▶ _LIST OF TASKS_:
a) In the article on the Insect Scholars program, how many hours a week must scholars give to the program at minimum?
b) Write the next part of the article on the Insect Scholars program, starting after its final sentence.

▶ _DOCUMENT SEGMENT_:
<<<<

Distinguished Professor of Entomology Jay Rosenheim noticed a trend during his office hours a few years ago: Many of his undergraduate students wanted research lab experience but were unsure how to get started. Alongside colleagues Louie Yang and Joanna Chiu, they collectively decided to try something different in 2011.
“Our basic idea was to get students into the labs really early in their undergraduate programs,” Rosenheim recalled. “There’s a whole new set of skills that are very different from what students are typically working on in their formal coursework.”
The Research Scholars Program in Insect Biology, colloquially known as Insect Scholars, aims to provide undergraduates with closely mentored research experience in biology. The program offers 10 to 12 academically strong and highly motivated undergraduates, including third-year transfer students, multiyear research experience that cultivates students’ skills for careers in biological research.
Applications open to enrolled students every January. Scholars are asked to dedicate a minimum of 10 hours weekly to the program. The program’s website notes that insects provide “model systems to explore virtually any area of biology,” creating potential research opportunities “across the full sweep of biology.” This year marks the 12th Insect Scholars cohort with over 110 students completing the program.
Rosenheim emphasized how time is of the essence during a student’s initial attempts at lab work.
“There may be two full years where they’re just learning different methods,” he said. “These hands-on research skills have to be acquired now, and you can’t do it overnight.”
Studying the monarch butterfly and climate change
P.J. Singh is a third-year biology major, loves monarchs and plays trombone in the UC Davis jazz ensembles. After an introductory biology class his first year, Singh received a department email newsletter about the Insect Scholars “and it just clicked with my interest.”
“I really like doing things hands-on,” he explained, “and applying what I learn.”
Singh is currently working with Louie Yang studying ecology, climate change and monarch butterflies. He estimates he spends 60% to 70% of his field research time outdoors at the Pollinator Study Garden at the Western Center for Agricultural Equipment working in a lab with undergraduate and graduate students during spring and summer quarters.

>>>>

▶ _ENTRIES SUPPLIED_:
<<<<

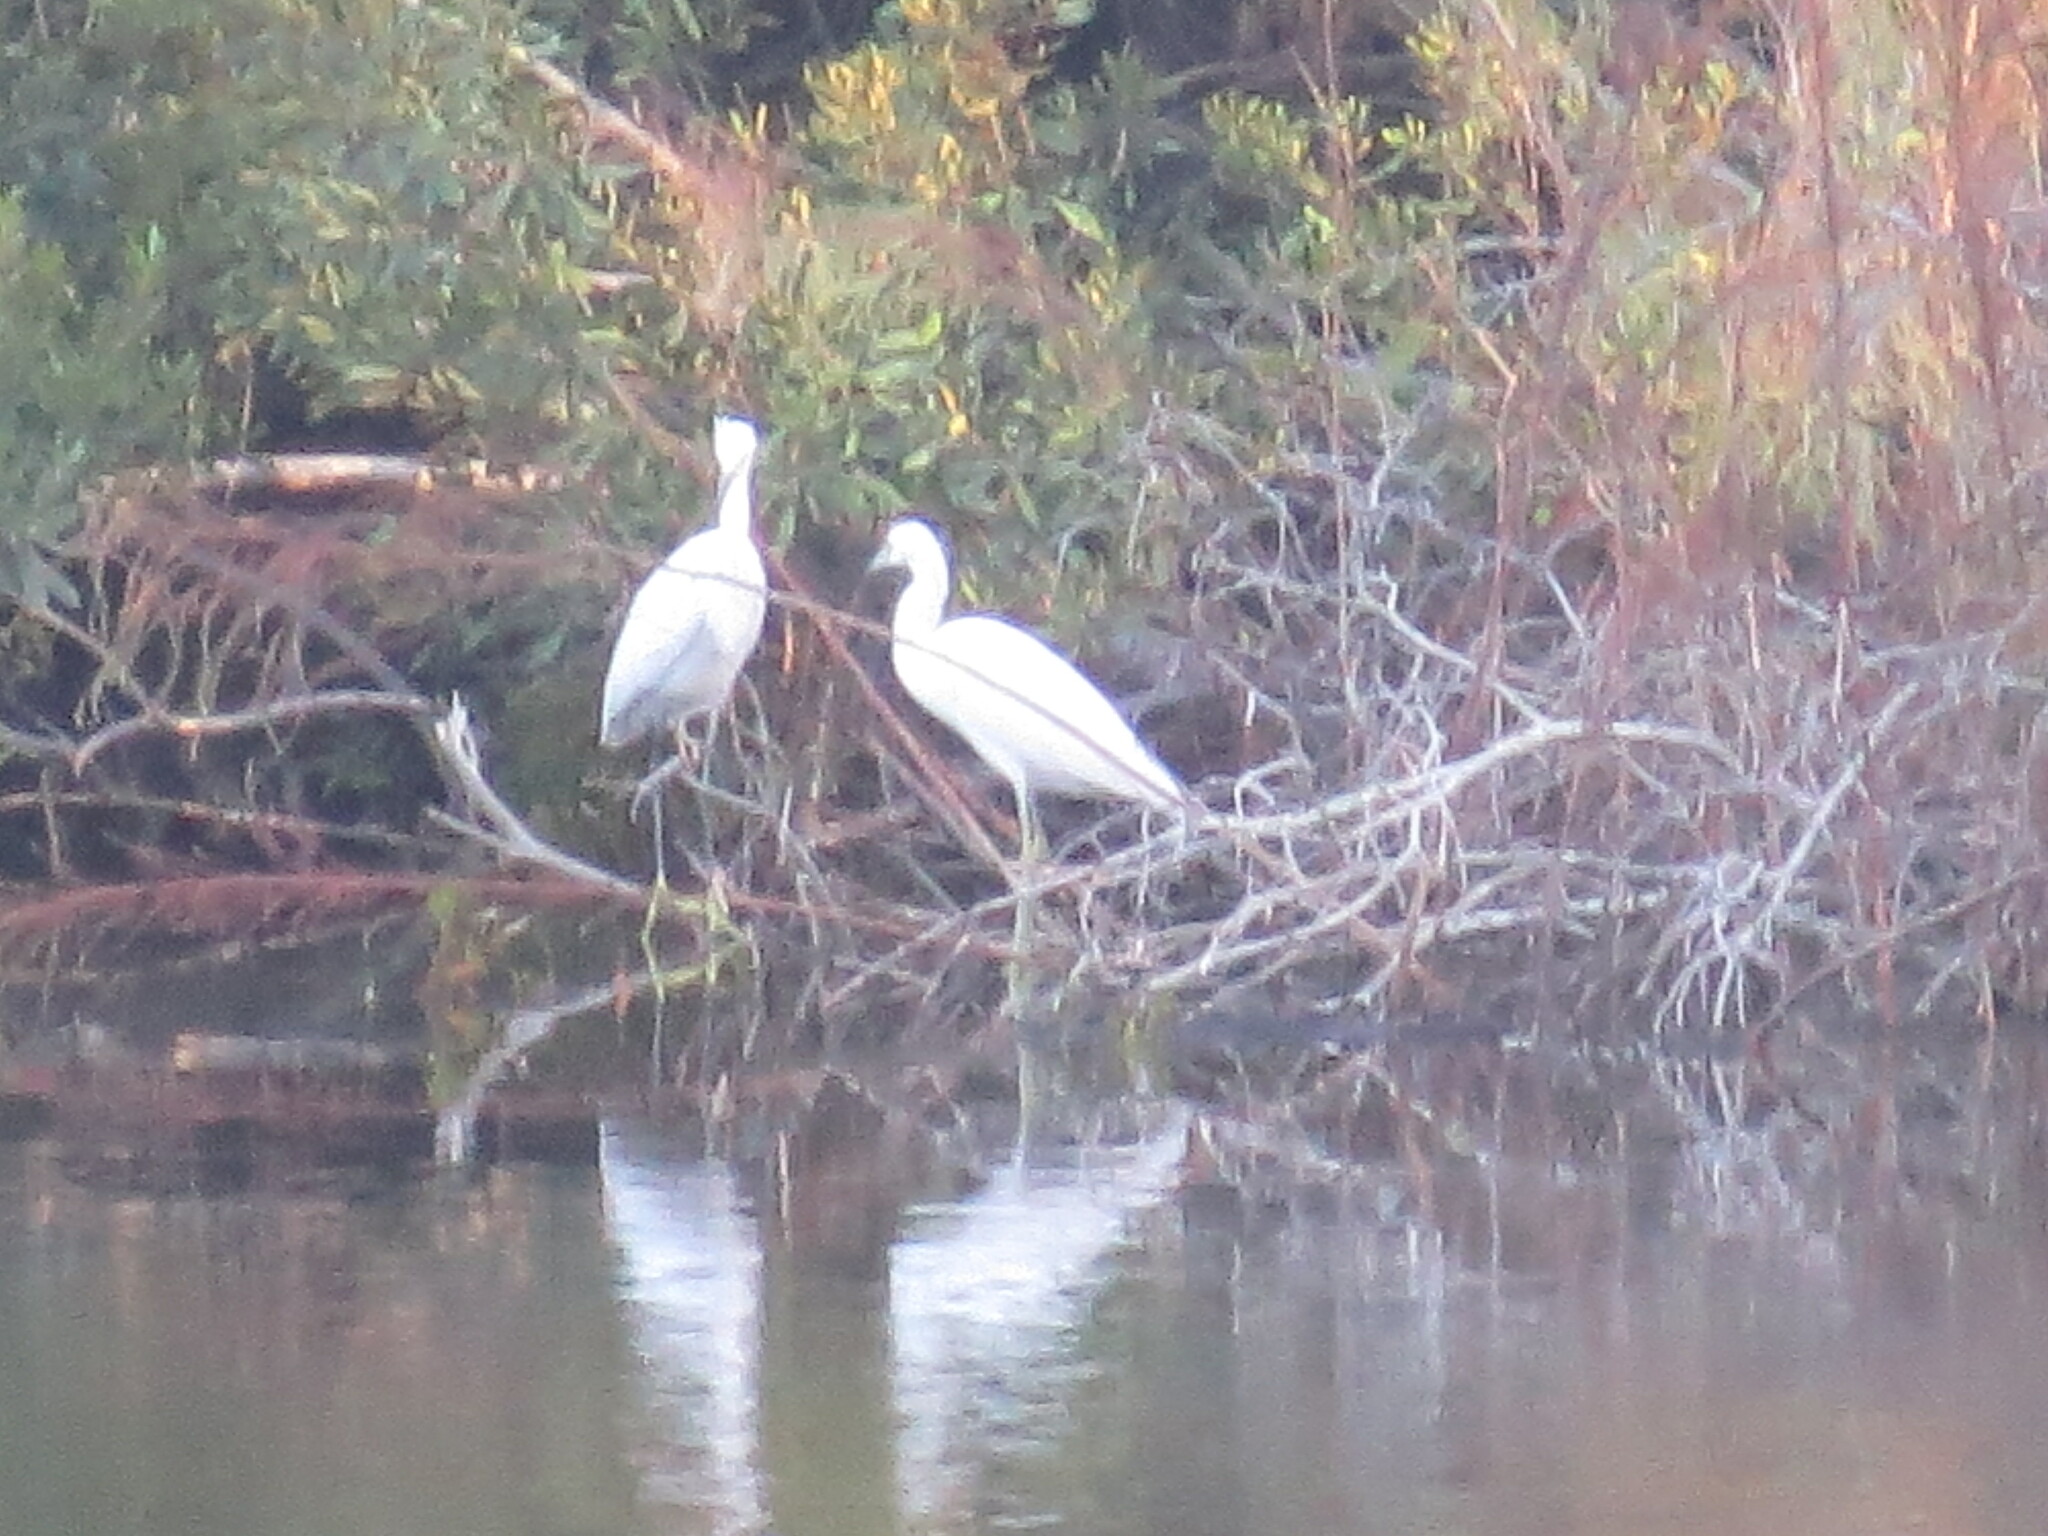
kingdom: Animalia
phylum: Chordata
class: Aves
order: Pelecaniformes
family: Ardeidae
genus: Egretta
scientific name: Egretta caerulea
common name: Little blue heron
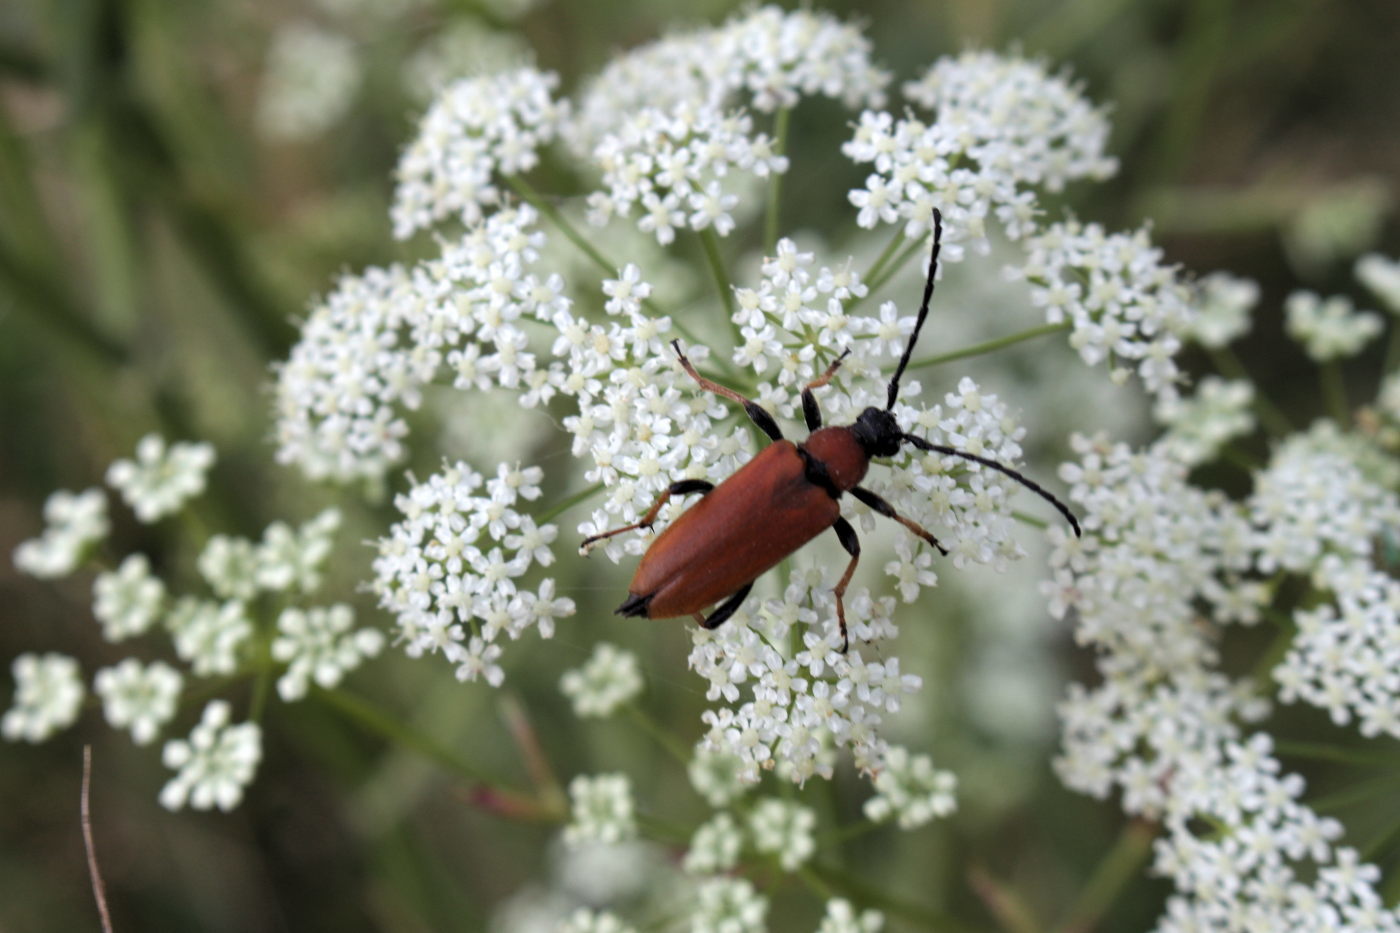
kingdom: Animalia
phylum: Arthropoda
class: Insecta
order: Coleoptera
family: Cerambycidae
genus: Stictoleptura
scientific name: Stictoleptura rubra
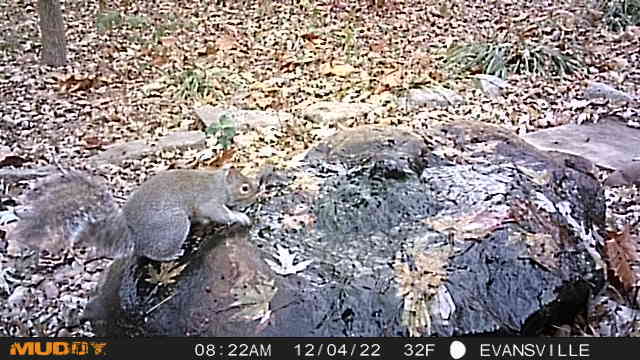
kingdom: Animalia
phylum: Chordata
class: Mammalia
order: Rodentia
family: Sciuridae
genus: Sciurus
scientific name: Sciurus carolinensis
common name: Eastern gray squirrel
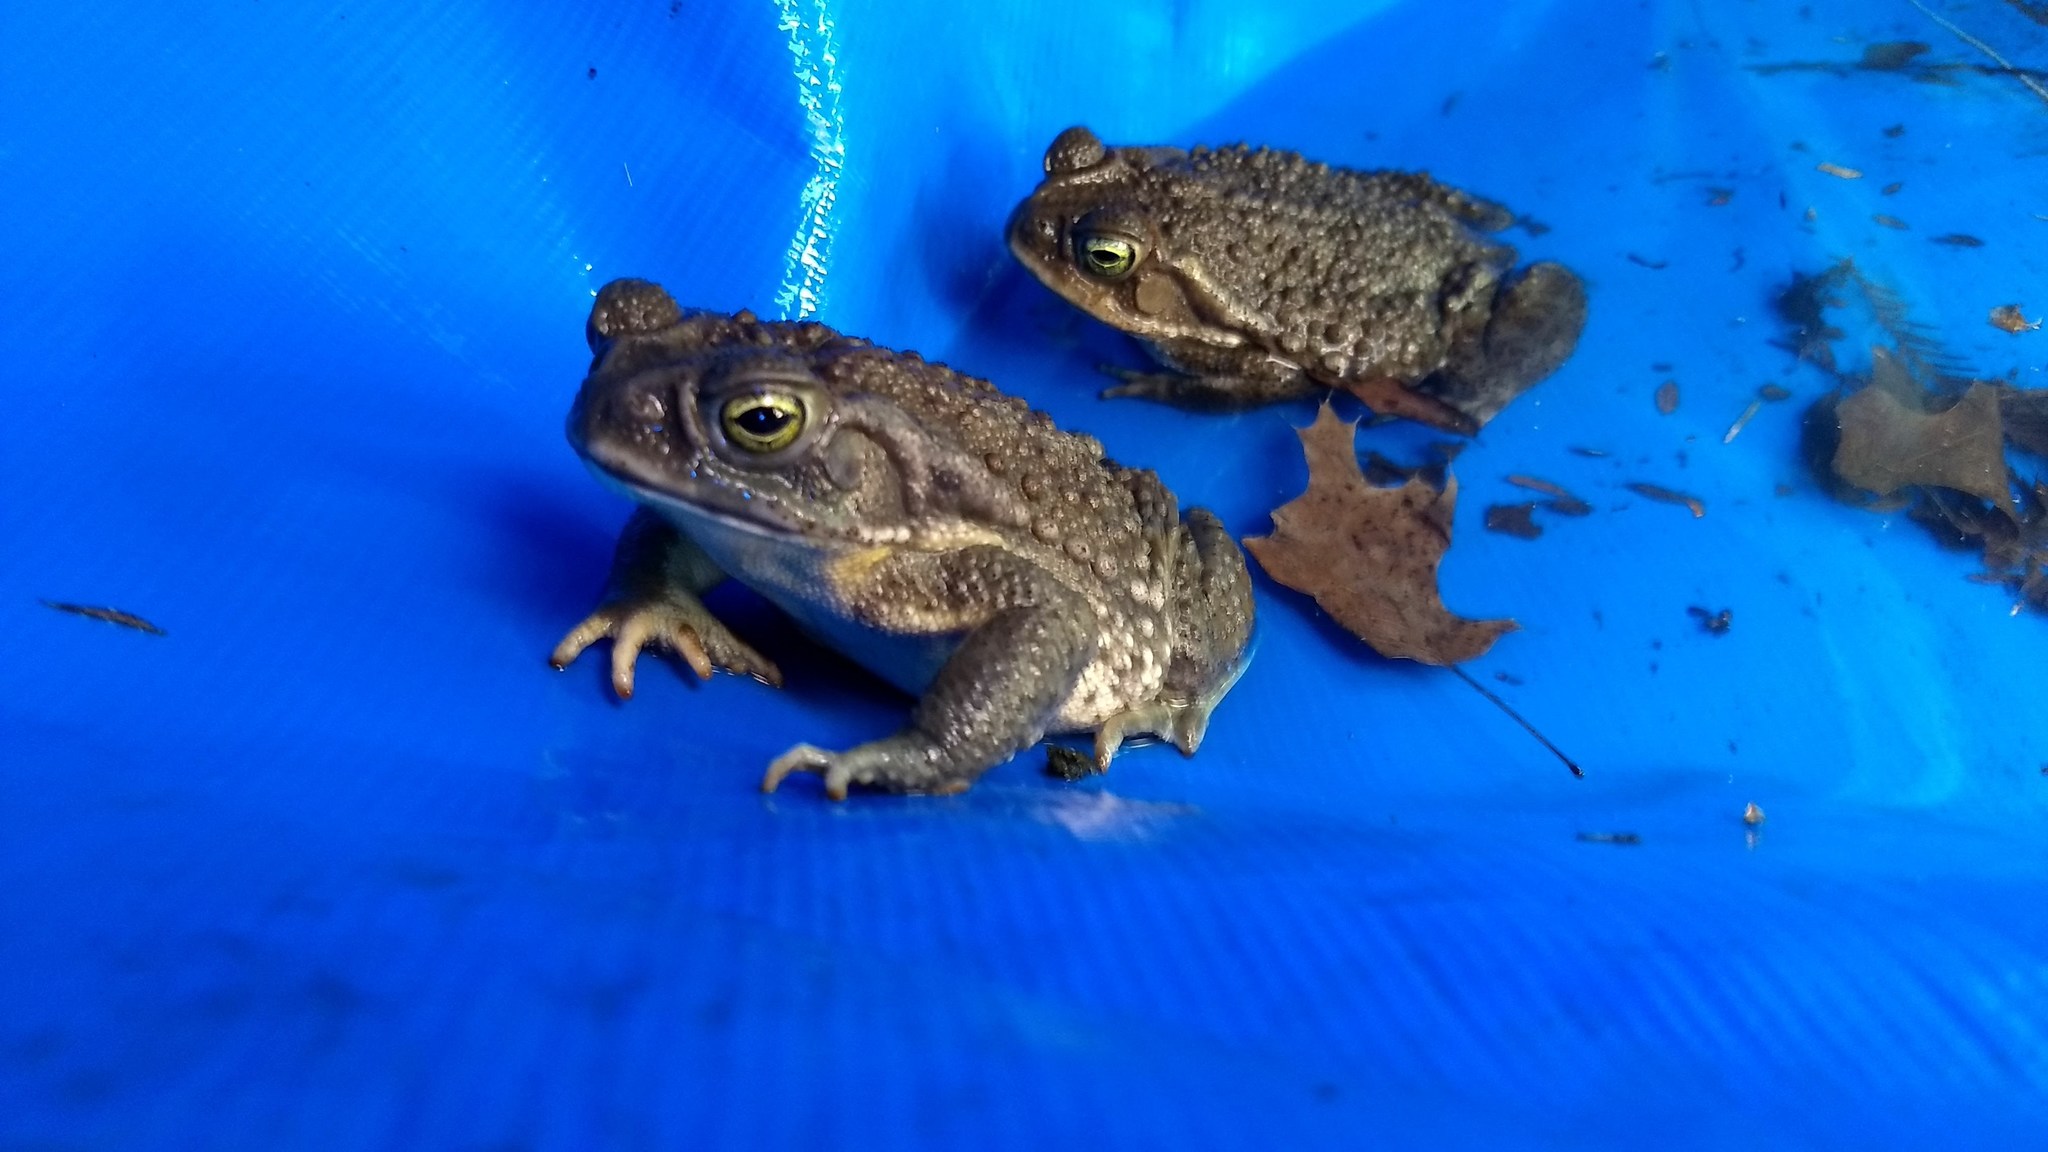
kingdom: Animalia
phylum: Chordata
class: Amphibia
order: Anura
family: Bufonidae
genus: Rhinella
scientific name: Rhinella arenarum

>>>>

▶ _RESULTS FOR EACH TASK_:
a) At least 10 hours a week.

b)
Singh monitors milkweed growths and greenhouse-grown caterpillar eggs used to rear monarchs used in the lab. He takes the caterpillars to the Butterfly Study Garden to observe “their behaviors that they exhibit when they get scared and they drop off plants,” he said.
“We look at climate change and how global warming impacts the species and their behavior,” he explained, with his project analyzing optimal temperatures for rearing caterpillars and survivability as it gets hotter.
Singh’s fall and winter quarters are predominately dedicated to lab and data analysis. He described the research lab onboarding as “a hurdle that you need to overcome” filled with an overwhelming number of steps and processes.
“I was struggling with just reading one paper a week. With the right mentorship, it makes it easier — where to start, how to read a paper, how to look at graphs, figures, and slowly develop your own ideas and projects,” Singh said. “Now it’s a lot more doable.”
Weekly meetings within each lab allowed students, postdocs and lab leaders to present their current projects and research papers, giving undergraduate scholars examples to help sharpen their own lens in the lab. Students are also mentored in grant writing, with several publishing research papers before they graduate, and finding funding for their projects.
“One of the things that we talk about the most,” Rosenheim said, “is ‘how do you choose a question? What’s a good question to choose and how do you choose among questions that occur to you?’”
Singh’s work with butterflies “puts into perspective how all species are important and play a role in ecology,” he said. “No one species carries an environment.”
Singh is still debating graduate or medical school, but his experience with the Insect Scholars program confirmed his interest in fields requiring research and critical thinking.
Documenting California’s insect life
Kaitai Liu is a third-year entomology major whose interest in insects began as a child in Beijing.
“My grandfather took care of me when I was really young,” Liu said, “and he would catch some grasshoppers for me to play with.”
In high school, Liu participated in the China National Biology Olympiad, a part of the International Biology Olympiad, for secondary students in grades 10 and 11. There, he realized, “I really like systematics and taxonomy.” He decided to pursue entomology.
Though he was accepted into a university in China, he chose UC Davis for its entomology department and moved to Davis sight unseen.
Liu is now completing his second year as a scholar in Jason Bond’s lab, which focuses on the “systematics of spiders” and a project about the reproductive structures of millipedes. Bond’s lab matches Liu’s passion — using systematics and taxonomy to describe and define new species — as well as studying the evolution of spiders and millipedes.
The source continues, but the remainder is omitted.